TorchLean: Formalizing Neural Networks in Lean

Neural networks are increasingly deployed in scientific, safety critical, and mission critical pipelines, yet verification and analysis are often performed outside the programming environment that defines and runs the model. This creates a semantic gap between the executed network and the analyzed artifact: guarantees can depend on implicit conventions about operator semantics, tensor layouts, preprocessing, floating-point behavior, graph transformations, accelerated kernels, and external certificates. We present TorchLean, a unified framework for formalizing, executing, and verifying neural networks in Lean 4. TorchLean treats learned models as executable programs and mathematical objects with a shared semantics for computation, verification, and theorem proving. The framework provides a PyTorch style API for typed tensors, layers, objectives, optimizers, automatic differentiation, and graph programs, with eager and compiled execution paths that lower to a common computation-graph representation. TorchLean supports exact and finite-precision tensor semantics, verified reverse-mode differentiation, interval and affine bound propagation, CROWN/LiRPA style certificate checking, import/export workflows, and CUDA-backed execution through explicit FFI boundaries. It also includes semantic layers for attention and FlashAttention, state-space sequence models, diffusion and sampling processes, probability kernels, reinforcement-learning objectives and Markov decision processes, and self-supervised objectives such as masked autoencoding, JEPA-style predictive views, and variance/correlation-based anti-collapse losses. Together, these components provide a semantic foundation for verified machine learning, where executable neural network artifacts, verification procedures, runtime boundaries, and mathematical claims can be stated and related inside one theorem-proving environment.

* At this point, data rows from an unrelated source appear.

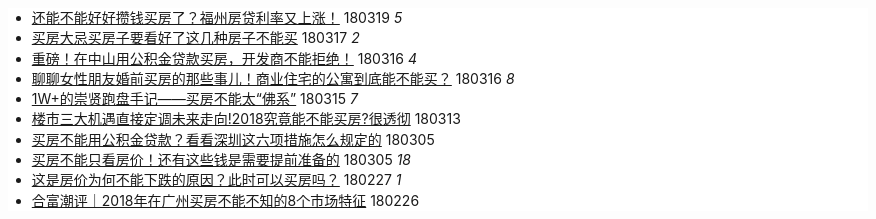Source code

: - [还能不能好好攒钱买房了？福州房贷利率又上涨！](http://jkwz.applinzi.com/ittc/7082135254032974854.html#%E8%BF%98%E8%83%BD%E4%B8%8D%E8%83%BD%E5%A5%BD%E5%A5%BD%E6%94%92%E9%92%B1%E4%B9%B0%E6%88%BF%E4%BA%86%EF%BC%9F%E7%A6%8F%E5%B7%9E%E6%88%BF%E8%B4%B7%E5%88%A9%E7%8E%87%E5%8F%88%E4%B8%8A%E6%B6%A8%EF%BC%81) 180319 *5* 
- [买房大忌买房子要看好了这几种房子不能买](http://jkwz.applinzi.com/ittc/7081112005174101009.html#%E4%B9%B0%E6%88%BF%E5%A4%A7%E5%BF%8C%E4%B9%B0%E6%88%BF%E5%AD%90%E8%A6%81%E7%9C%8B%E5%A5%BD%E4%BA%86%E8%BF%99%E5%87%A0%E7%A7%8D%E6%88%BF%E5%AD%90%E4%B8%8D%E8%83%BD%E4%B9%B0) 180317 *2* 
- [重磅！在中山用公积金贷款买房，开发商不能拒绝！](http://jkwz.applinzi.com/ittc/7081183597048628234.html#%E9%87%8D%E7%A3%85%EF%BC%81%E5%9C%A8%E4%B8%AD%E5%B1%B1%E7%94%A8%E5%85%AC%E7%A7%AF%E9%87%91%E8%B4%B7%E6%AC%BE%E4%B9%B0%E6%88%BF%EF%BC%8C%E5%BC%80%E5%8F%91%E5%95%86%E4%B8%8D%E8%83%BD%E6%8B%92%E7%BB%9D%EF%BC%81) 180316 *4* 
- [聊聊女性朋友婚前买房的那些事儿！商业住宅的公寓到底能不能买？](http://jkwz.applinzi.com/ittc/7081080886701589521.html#%E8%81%8A%E8%81%8A%E5%A5%B3%E6%80%A7%E6%9C%8B%E5%8F%8B%E5%A9%9A%E5%89%8D%E4%B9%B0%E6%88%BF%E7%9A%84%E9%82%A3%E4%BA%9B%E4%BA%8B%E5%84%BF%EF%BC%81%E5%95%86%E4%B8%9A%E4%BD%8F%E5%AE%85%E7%9A%84%E5%85%AC%E5%AF%93%E5%88%B0%E5%BA%95%E8%83%BD%E4%B8%8D%E8%83%BD%E4%B9%B0%EF%BC%9F) 180316 *8* 
- [1W+的崇贤跑盘手记——买房不能太“佛系”](http://jkwz.applinzi.com/ittc/7080702757642437648.html#1W%2B%E7%9A%84%E5%B4%87%E8%B4%A4%E8%B7%91%E7%9B%98%E6%89%8B%E8%AE%B0%E2%80%94%E2%80%94%E4%B9%B0%E6%88%BF%E4%B8%8D%E8%83%BD%E5%A4%AA%E2%80%9C%E4%BD%9B%E7%B3%BB%E2%80%9D) 180315 *7* 
- [楼市三大机遇直接定调未来走向!2018究竟能不能买房?很透彻](http://jkwz.applinzi.com/ittc/7079941953208976400.html#%E6%A5%BC%E5%B8%82%E4%B8%89%E5%A4%A7%E6%9C%BA%E9%81%87%E7%9B%B4%E6%8E%A5%E5%AE%9A%E8%B0%83%E6%9C%AA%E6%9D%A5%E8%B5%B0%E5%90%91%212018%E7%A9%B6%E7%AB%9F%E8%83%BD%E4%B8%8D%E8%83%BD%E4%B9%B0%E6%88%BF%3F%E5%BE%88%E9%80%8F%E5%BD%BB) 180313  
- [买房不能用公积金贷款？看看深圳这六项措施怎么规定的](http://jkwz.applinzi.com/ittc/7077095807142855687.html#%E4%B9%B0%E6%88%BF%E4%B8%8D%E8%83%BD%E7%94%A8%E5%85%AC%E7%A7%AF%E9%87%91%E8%B4%B7%E6%AC%BE%EF%BC%9F%E7%9C%8B%E7%9C%8B%E6%B7%B1%E5%9C%B3%E8%BF%99%E5%85%AD%E9%A1%B9%E6%8E%AA%E6%96%BD%E6%80%8E%E4%B9%88%E8%A7%84%E5%AE%9A%E7%9A%84) 180305  
- [买房不能只看房价！还有这些钱是需要提前准备的](http://jkwz.applinzi.com/ittc/7077035705224397840.html#%E4%B9%B0%E6%88%BF%E4%B8%8D%E8%83%BD%E5%8F%AA%E7%9C%8B%E6%88%BF%E4%BB%B7%EF%BC%81%E8%BF%98%E6%9C%89%E8%BF%99%E4%BA%9B%E9%92%B1%E6%98%AF%E9%9C%80%E8%A6%81%E6%8F%90%E5%89%8D%E5%87%86%E5%A4%87%E7%9A%84) 180305 *18* 
- [这是房价为何不能下跌的原因？此时可以买房吗？](http://jkwz.applinzi.com/ittc/7074462201627018251.html#%E8%BF%99%E6%98%AF%E6%88%BF%E4%BB%B7%E4%B8%BA%E4%BD%95%E4%B8%8D%E8%83%BD%E4%B8%8B%E8%B7%8C%E7%9A%84%E5%8E%9F%E5%9B%A0%EF%BC%9F%E6%AD%A4%E6%97%B6%E5%8F%AF%E4%BB%A5%E4%B9%B0%E6%88%BF%E5%90%97%EF%BC%9F) 180227 *1* 
- [合富潮评｜2018年在广州买房不能不知的8个市场特征](http://jkwz.applinzi.com/ittc/7074338331163100166.html#%E5%90%88%E5%AF%8C%E6%BD%AE%E8%AF%84%EF%BD%9C2018%E5%B9%B4%E5%9C%A8%E5%B9%BF%E5%B7%9E%E4%B9%B0%E6%88%BF%E4%B8%8D%E8%83%BD%E4%B8%8D%E7%9F%A5%E7%9A%848%E4%B8%AA%E5%B8%82%E5%9C%BA%E7%89%B9%E5%BE%81) 180226  
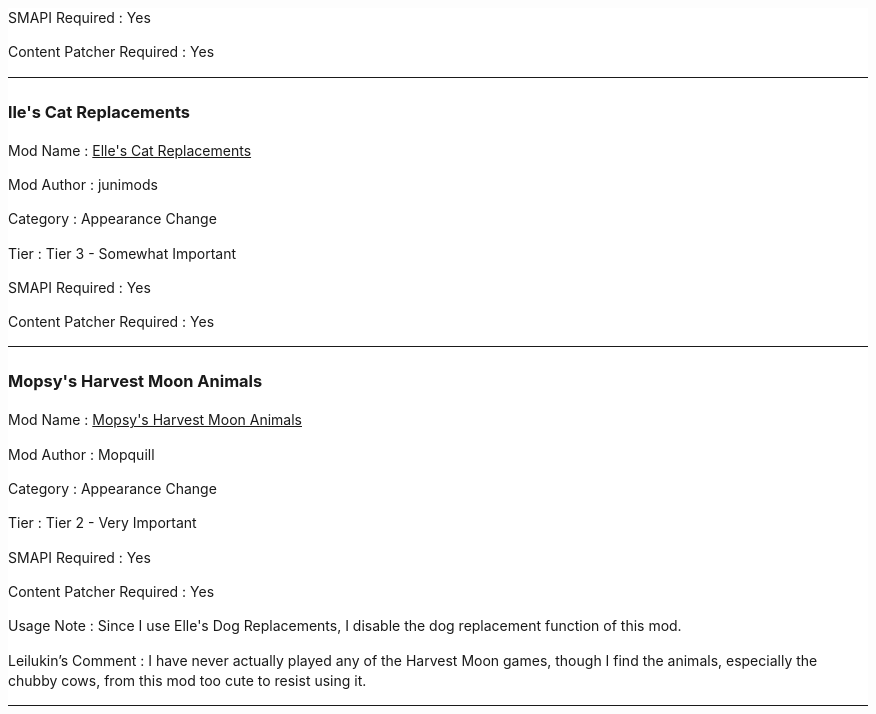 SMAPI Required
: Yes

Content Patcher Required
: Yes

---

### lle's Cat Replacements

Mod Name
: [Elle's Cat Replacements](https://www.nexusmods.com/stardewvalley/mods/3872)

Mod Author
: junimods

Category
: Appearance Change

Tier
: Tier 3 - Somewhat Important

SMAPI Required
: Yes

Content Patcher Required
: Yes

---

### Mopsy's Harvest Moon Animals

Mod Name
: [Mopsy's Harvest Moon Animals](https://www.nexusmods.com/stardewvalley/mods/2188)

Mod Author
: Mopquill

Category
: Appearance Change

Tier
: Tier 2 - Very Important

SMAPI Required
: Yes

Content Patcher Required
: Yes

Usage Note
: Since I use Elle's Dog Replacements, I disable the dog replacement function of this mod.

Leilukin’s Comment
: I have never actually played any of the Harvest Moon games, though I find the animals, especially the chubby cows, from this mod too cute to resist using it.

---
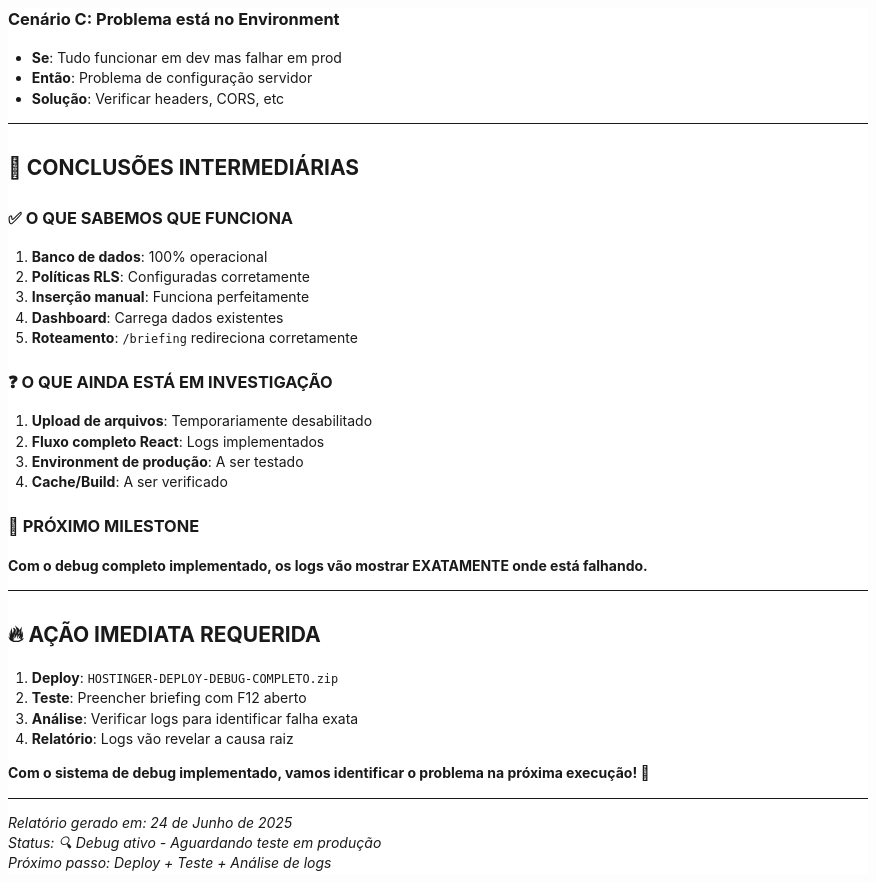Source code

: ### **Cenário C: Problema está no Environment**
- **Se**: Tudo funcionar em dev mas falhar em prod
- **Então**: Problema de configuração servidor
- **Solução**: Verificar headers, CORS, etc

---

## 🎯 **CONCLUSÕES INTERMEDIÁRIAS**

### ✅ **O QUE SABEMOS QUE FUNCIONA**
1. **Banco de dados**: 100% operacional
2. **Políticas RLS**: Configuradas corretamente
3. **Inserção manual**: Funciona perfeitamente
4. **Dashboard**: Carrega dados existentes
5. **Roteamento**: `/briefing` redireciona corretamente

### ❓ **O QUE AINDA ESTÁ EM INVESTIGAÇÃO**
1. **Upload de arquivos**: Temporariamente desabilitado
2. **Fluxo completo React**: Logs implementados
3. **Environment de produção**: A ser testado
4. **Cache/Build**: A ser verificado

### 🎯 **PRÓXIMO MILESTONE**
**Com o debug completo implementado, os logs vão mostrar EXATAMENTE onde está falhando.**

---

## 🔥 **AÇÃO IMEDIATA REQUERIDA**

1. **Deploy**: `HOSTINGER-DEPLOY-DEBUG-COMPLETO.zip`
2. **Teste**: Preencher briefing com F12 aberto
3. **Análise**: Verificar logs para identificar falha exata
4. **Relatório**: Logs vão revelar a causa raiz

**Com o sistema de debug implementado, vamos identificar o problema na próxima execução! 🎯**

---

*Relatório gerado em: 24 de Junho de 2025*  
*Status: 🔍 Debug ativo - Aguardando teste em produção*  
*Próximo passo: Deploy + Teste + Análise de logs* 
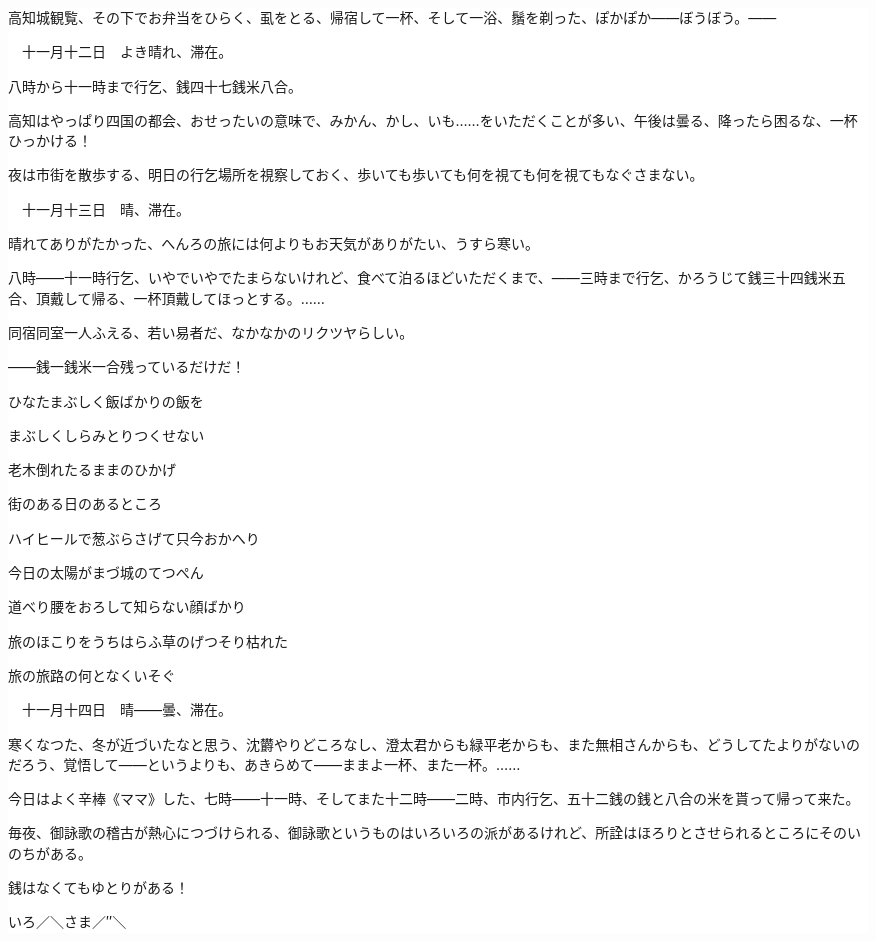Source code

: 高知城観覧、その下でお弁当をひらく、虱をとる、帰宿して一杯、そして一浴、鬚を剃った、ぽかぽか――ぼうぼう。――



　十一月十二日　よき晴れ、滞在。



八時から十一時まで行乞、銭四十七銭米八合。

高知はやっぱり四国の都会、おせったいの意味で、みかん、かし、いも……をいただくことが多い、午後は曇る、降ったら困るな、一杯ひっかける！

夜は市街を散歩する、明日の行乞場所を視察しておく、歩いても歩いても何を視ても何を視てもなぐさまない。



　十一月十三日　晴、滞在。



晴れてありがたかった、へんろの旅には何よりもお天気がありがたい、うすら寒い。

八時――十一時行乞、いやでいやでたまらないけれど、食べて泊るほどいただくまで、――三時まで行乞、かろうじて銭三十四銭米五合、頂戴して帰る、一杯頂戴してほっとする。……

同宿同室一人ふえる、若い易者だ、なかなかのリクツヤらしい。

――銭一銭米一合残っているだけだ！


ひなたまぶしく飯ばかりの飯を

まぶしくしらみとりつくせない

老木倒れたるままのひかげ




街のある日のあるところ




ハイヒールで葱ぶらさげて只今おかへり

今日の太陽がまづ城のてつぺん

道べり腰をおろして知らない顔ばかり

旅のほこりをうちはらふ草のげつそり枯れた

旅の旅路の何となくいそぐ





　十一月十四日　晴――曇、滞在。



寒くなつた、冬が近づいたなと思う、沈欝やりどころなし、澄太君からも緑平老からも、また無相さんからも、どうしてたよりがないのだろう、覚悟して――というよりも、あきらめて――ままよ一杯、また一杯。……

今日はよく辛棒《ママ》した、七時――十一時、そしてまた十二時――二時、市内行乞、五十二銭の銭と八合の米を貰って帰って来た。

毎夜、御詠歌の稽古が熱心につづけられる、御詠歌というものはいろいろの派があるけれど、所詮はほろりとさせられるところにそのいのちがある。

銭はなくてもゆとりがある！




いろ／＼さま／″＼
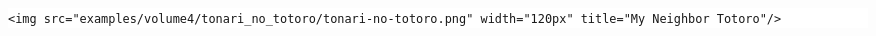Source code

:     <img src="examples/volume4/tonari_no_totoro/tonari-no-totoro.png" width="120px" title="My Neighbor Totoro"/>
</a>
<a href="examples/volume4/wonder_woman/">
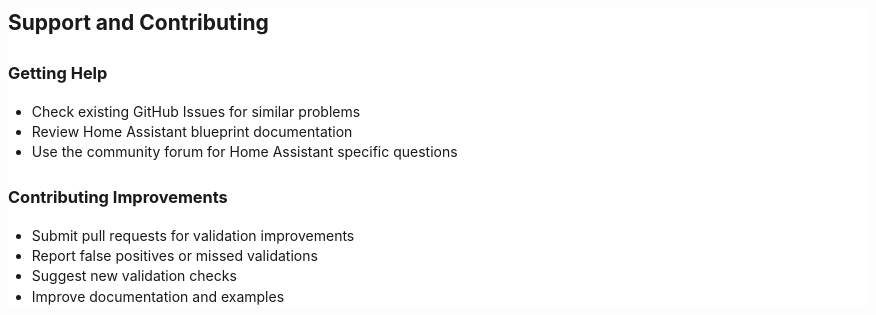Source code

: ## Support and Contributing

### Getting Help
- Check existing GitHub Issues for similar problems
- Review Home Assistant blueprint documentation
- Use the community forum for Home Assistant specific questions

### Contributing Improvements
- Submit pull requests for validation improvements
- Report false positives or missed validations
- Suggest new validation checks
- Improve documentation and examples

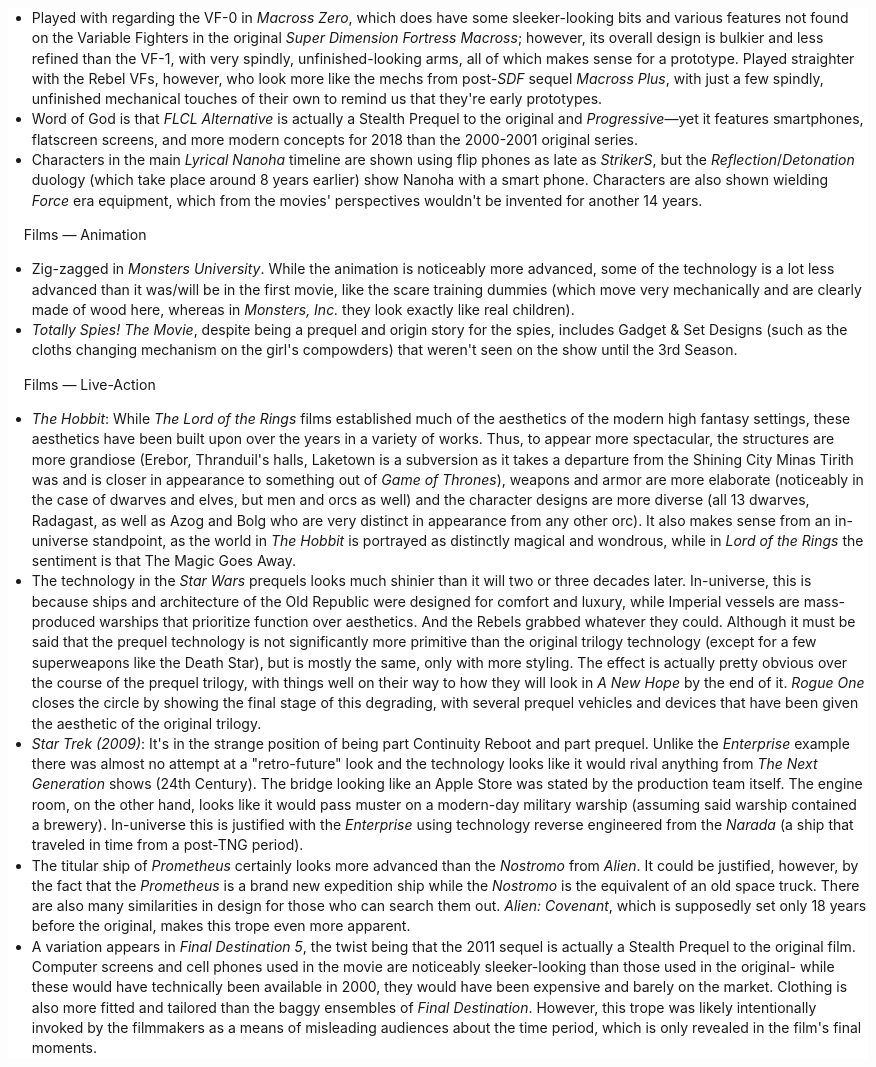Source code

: -   Played with regarding the VF-0 in _Macross Zero_, which does have some sleeker-looking bits and various features not found on the Variable Fighters in the original _Super Dimension Fortress Macross_; however, its overall design is bulkier and less refined than the VF-1, with very spindly, unfinished-looking arms, all of which makes sense for a prototype. Played straighter with the Rebel VFs, however, who look more like the mechs from post-_SDF_ sequel _Macross Plus_, with just a few spindly, unfinished mechanical touches of their own to remind us that they're early prototypes.
-   Word of God is that _FLCL Alternative_ is actually a Stealth Prequel to the original and _Progressive_—yet it features smartphones, flatscreen screens, and more modern concepts for 2018 than the 2000-2001 original series.
-   Characters in the main _Lyrical Nanoha_ timeline are shown using flip phones as late as _StrikerS_, but the _Reflection_/_Detonation_ duology (which take place around 8 years earlier) show Nanoha with a smart phone. Characters are also shown wielding _Force_ era equipment, which from the movies' perspectives wouldn't be invented for another 14 years.

    Films — Animation 

-   Zig-zagged in _Monsters University_. While the animation is noticeably more advanced, some of the technology is a lot less advanced than it was/will be in the first movie, like the scare training dummies (which move very mechanically and are clearly made of wood here, whereas in _Monsters, Inc._ they look exactly like real children).
-   _Totally Spies! The Movie_, despite being a prequel and origin story for the spies, includes Gadget & Set Designs (such as the cloths changing mechanism on the girl's compowders) that weren't seen on the show until the 3rd Season.

    Films — Live-Action 

-   _The Hobbit_: While _The Lord of the Rings_ films established much of the aesthetics of the modern high fantasy settings, these aesthetics have been built upon over the years in a variety of works. Thus, to appear more spectacular, the structures are more grandiose (Erebor, Thranduil's halls, Laketown is a subversion as it takes a departure from the Shining City Minas Tirith was and is closer in appearance to something out of _Game of Thrones_), weapons and armor are more elaborate (noticeably in the case of dwarves and elves, but men and orcs as well) and the character designs are more diverse (all 13 dwarves, Radagast, as well as Azog and Bolg who are very distinct in appearance from any other orc). It also makes sense from an in-universe standpoint, as the world in _The Hobbit_ is portrayed as distinctly magical and wondrous, while in _Lord of the Rings_ the sentiment is that The Magic Goes Away.
-   The technology in the _Star Wars_ prequels looks much shinier than it will two or three decades later. In-universe, this is because ships and architecture of the Old Republic were designed for comfort and luxury, while Imperial vessels are mass-produced warships that prioritize function over aesthetics. And the Rebels grabbed whatever they could. Although it must be said that the prequel technology is not significantly more primitive than the original trilogy technology (except for a few superweapons like the Death Star), but is mostly the same, only with more styling. The effect is actually pretty obvious over the course of the prequel trilogy, with things well on their way to how they will look in _A New Hope_ by the end of it. _Rogue One_ closes the circle by showing the final stage of this degrading, with several prequel vehicles and devices that have been given the aesthetic of the original trilogy.
-   _Star Trek (2009)_: It's in the strange position of being part Continuity Reboot and part prequel. Unlike the _Enterprise_ example there was almost no attempt at a "retro-future" look and the technology looks like it would rival anything from _The Next Generation_ shows (24th Century). The bridge looking like an Apple Store was stated by the production team itself. The engine room, on the other hand, looks like it would pass muster on a modern-day military warship (assuming said warship contained a brewery). In-universe this is justified with the _Enterprise_ using technology reverse engineered from the _Narada_ (a ship that traveled in time from a post-TNG period).
-   The titular ship of _Prometheus_ certainly looks more advanced than the _Nostromo_ from _Alien_. It could be justified, however, by the fact that the _Prometheus_ is a brand new expedition ship while the _Nostromo_ is the equivalent of an old space truck. There are also many similarities in design for those who can search them out. _Alien: Covenant_, which is supposedly set only 18 years before the original, makes this trope even more apparent.
-   A variation appears in _Final Destination 5_, the twist being that the 2011 sequel is actually a Stealth Prequel to the original film. Computer screens and cell phones used in the movie are noticeably sleeker-looking than those used in the original- while these would have technically been available in 2000, they would have been expensive and barely on the market. Clothing is also more fitted and tailored than the baggy ensembles of _Final Destination_. However, this trope was likely intentionally invoked by the filmmakers as a means of misleading audiences about the time period, which is only revealed in the film's final moments.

翻译：神经网络越来越多地部署在科学、安全关键及任务关键型管线中，但其验证与分析往往在定义和运行模型的编程环境之外进行。这造成了执行网络与被分析构件之间的语义鸿沟：保证可能依赖于关于算子语义、张量布局、预处理、浮点行为、图变换、加速内核及外部证书的隐式约定。我们提出TorchLean——一个在Lean 4中形式化、执行及验证神经网络的统一框架。TorchLean将学习模型视为可执行程序与数学对象，并赋予计算、验证及定理证明共享的语义基础。该框架提供PyTorch风格的API，支持类型化张量、层、目标函数、优化器、自动微分及图程序，具备即时与编译两种执行路径，并降级至统一的计算图表示。TorchLean支持精确与有限精度张量语义、经过验证的反向模式微分、区间与仿射边界传播、CROWN/LiRPA风格的证书检查、导入/导出工作流，以及通过显式FFI边界实现的CUDA后端执行。它还包含注意力机制与FlashAttention的语义层、状态空间序列模型、扩散与采样过程、概率核、强化学习目标与马尔可夫决策过程，以及自监督目标（如掩码自编码、JEPA风格的预测视图及基于方差/相关性的抗坍缩损失）。这些组件共同为经过验证的机器学习提供语义基础，使得可执行神经网络构件、验证过程、运行时边界及数学声明能够在一个定理证明环境中被陈述并相互关联。